Jon Divine, MD, a professor of orthopedics and sports medicine at the University of Cincinnati, tells Yahoo Style that he also has some concerns. “This type of shoe would offer very little effective shock absorption for someone running and exposing the body to at least three to four times body weight worth of force to the foot with each step,” he says. “There is little internal padding, so friction is going to create skin blistering.” And with a less resistant sole than a running shoe, Crocs have an increased risk of slipping on wet or slippery surfaces like traffic lines on a street or wet grass, he says.

The way someone starts running in Crocs may make a difference too. Mary Thiel, clinic manager and physical therapist at Michigan State University Rehabilitation, tells Yahoo Style that she’s seen issues with people transitioning to a different type of shoe too rapidly, which can cause calf and foot strain. “The result can be plantar fasciitis, calf tears, Achilles tendinitis, and stress fractures,” she says.

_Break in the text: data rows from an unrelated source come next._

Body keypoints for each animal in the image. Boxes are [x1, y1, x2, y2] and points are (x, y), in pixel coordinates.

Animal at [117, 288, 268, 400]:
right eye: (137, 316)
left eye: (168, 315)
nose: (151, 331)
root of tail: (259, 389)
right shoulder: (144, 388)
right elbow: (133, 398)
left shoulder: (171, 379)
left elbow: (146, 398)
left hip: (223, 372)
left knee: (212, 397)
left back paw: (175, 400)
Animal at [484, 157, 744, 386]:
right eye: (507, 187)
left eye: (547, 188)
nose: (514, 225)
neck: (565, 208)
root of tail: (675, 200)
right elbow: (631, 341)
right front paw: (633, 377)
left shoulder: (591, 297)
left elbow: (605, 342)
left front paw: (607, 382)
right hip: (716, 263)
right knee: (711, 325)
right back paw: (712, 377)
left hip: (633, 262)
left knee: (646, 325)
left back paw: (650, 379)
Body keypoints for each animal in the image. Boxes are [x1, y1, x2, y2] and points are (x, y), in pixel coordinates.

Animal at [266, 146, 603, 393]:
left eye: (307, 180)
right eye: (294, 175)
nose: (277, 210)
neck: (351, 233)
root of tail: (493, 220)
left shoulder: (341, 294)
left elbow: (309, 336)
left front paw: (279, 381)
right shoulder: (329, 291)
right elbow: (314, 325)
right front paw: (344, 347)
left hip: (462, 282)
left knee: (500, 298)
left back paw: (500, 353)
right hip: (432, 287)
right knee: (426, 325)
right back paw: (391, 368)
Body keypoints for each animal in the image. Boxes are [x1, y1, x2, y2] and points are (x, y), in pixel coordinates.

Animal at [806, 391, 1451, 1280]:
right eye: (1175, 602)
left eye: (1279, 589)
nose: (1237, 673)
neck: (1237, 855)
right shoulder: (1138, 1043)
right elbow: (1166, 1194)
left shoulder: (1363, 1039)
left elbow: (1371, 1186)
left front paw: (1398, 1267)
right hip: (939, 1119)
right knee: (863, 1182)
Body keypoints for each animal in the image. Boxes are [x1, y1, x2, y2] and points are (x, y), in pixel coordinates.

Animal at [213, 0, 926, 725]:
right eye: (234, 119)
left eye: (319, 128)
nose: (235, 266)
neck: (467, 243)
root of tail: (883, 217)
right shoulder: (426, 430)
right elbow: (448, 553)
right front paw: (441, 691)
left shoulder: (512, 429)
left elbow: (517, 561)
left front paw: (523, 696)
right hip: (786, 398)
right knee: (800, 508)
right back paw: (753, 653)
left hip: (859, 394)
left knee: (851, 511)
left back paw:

How are the Pachevs able to do this without injury? Distance runners end up getting used to their shoes — or, more specifically, their bones, ligaments, and tendons do — Jung says, and if they’re accustomed to certain footwear, they’ll probably do OK with it.

But experts stress that this isn’t for everyone. “It would be a mistake if your average runner said, ‘I’m going to start training in Crocs,” Rue says. “There’s a big reason why people have evolved to use running shoes based on their foot type.”